** BEGIN Dataset entries **

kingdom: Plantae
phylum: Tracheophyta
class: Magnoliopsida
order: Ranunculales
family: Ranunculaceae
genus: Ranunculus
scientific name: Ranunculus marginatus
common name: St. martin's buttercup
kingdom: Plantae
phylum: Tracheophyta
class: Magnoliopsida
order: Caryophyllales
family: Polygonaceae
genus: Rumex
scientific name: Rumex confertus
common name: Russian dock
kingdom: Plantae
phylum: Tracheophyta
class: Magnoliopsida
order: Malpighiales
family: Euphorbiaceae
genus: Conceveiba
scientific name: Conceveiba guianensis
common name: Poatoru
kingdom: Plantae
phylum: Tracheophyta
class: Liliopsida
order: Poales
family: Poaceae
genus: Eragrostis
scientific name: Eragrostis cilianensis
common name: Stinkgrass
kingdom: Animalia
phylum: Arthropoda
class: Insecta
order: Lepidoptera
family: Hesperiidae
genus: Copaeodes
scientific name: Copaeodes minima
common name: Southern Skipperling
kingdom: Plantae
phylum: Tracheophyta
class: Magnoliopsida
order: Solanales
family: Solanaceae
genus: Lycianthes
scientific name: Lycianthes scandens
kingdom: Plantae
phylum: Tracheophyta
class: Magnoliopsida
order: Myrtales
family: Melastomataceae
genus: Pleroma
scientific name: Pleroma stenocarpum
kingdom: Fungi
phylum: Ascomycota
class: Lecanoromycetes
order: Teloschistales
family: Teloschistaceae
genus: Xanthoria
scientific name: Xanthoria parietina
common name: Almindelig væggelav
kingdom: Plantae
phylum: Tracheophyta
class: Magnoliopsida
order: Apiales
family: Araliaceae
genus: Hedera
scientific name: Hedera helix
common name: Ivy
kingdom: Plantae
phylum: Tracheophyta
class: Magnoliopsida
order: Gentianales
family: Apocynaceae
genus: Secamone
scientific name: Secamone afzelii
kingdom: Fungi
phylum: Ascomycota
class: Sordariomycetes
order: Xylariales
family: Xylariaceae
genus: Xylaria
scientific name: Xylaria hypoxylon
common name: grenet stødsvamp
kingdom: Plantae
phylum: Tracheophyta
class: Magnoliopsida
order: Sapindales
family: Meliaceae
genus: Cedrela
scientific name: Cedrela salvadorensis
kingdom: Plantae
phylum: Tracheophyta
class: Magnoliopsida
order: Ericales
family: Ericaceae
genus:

** END Dataset entries **

» Task directions: Rewrite the records starting at the line that contains "family: Meliaceae" and ending at the last line of the records, with "scientific name" replaced by "binomial" and everything else left unchanged.

» Complete answer:
family: Meliaceae
genus: Cedrela
binomial: Cedrela salvadorensis
kingdom: Plantae
phylum: Tracheophyta
class: Magnoliopsida
order: Ericales
family: Ericaceae
genus:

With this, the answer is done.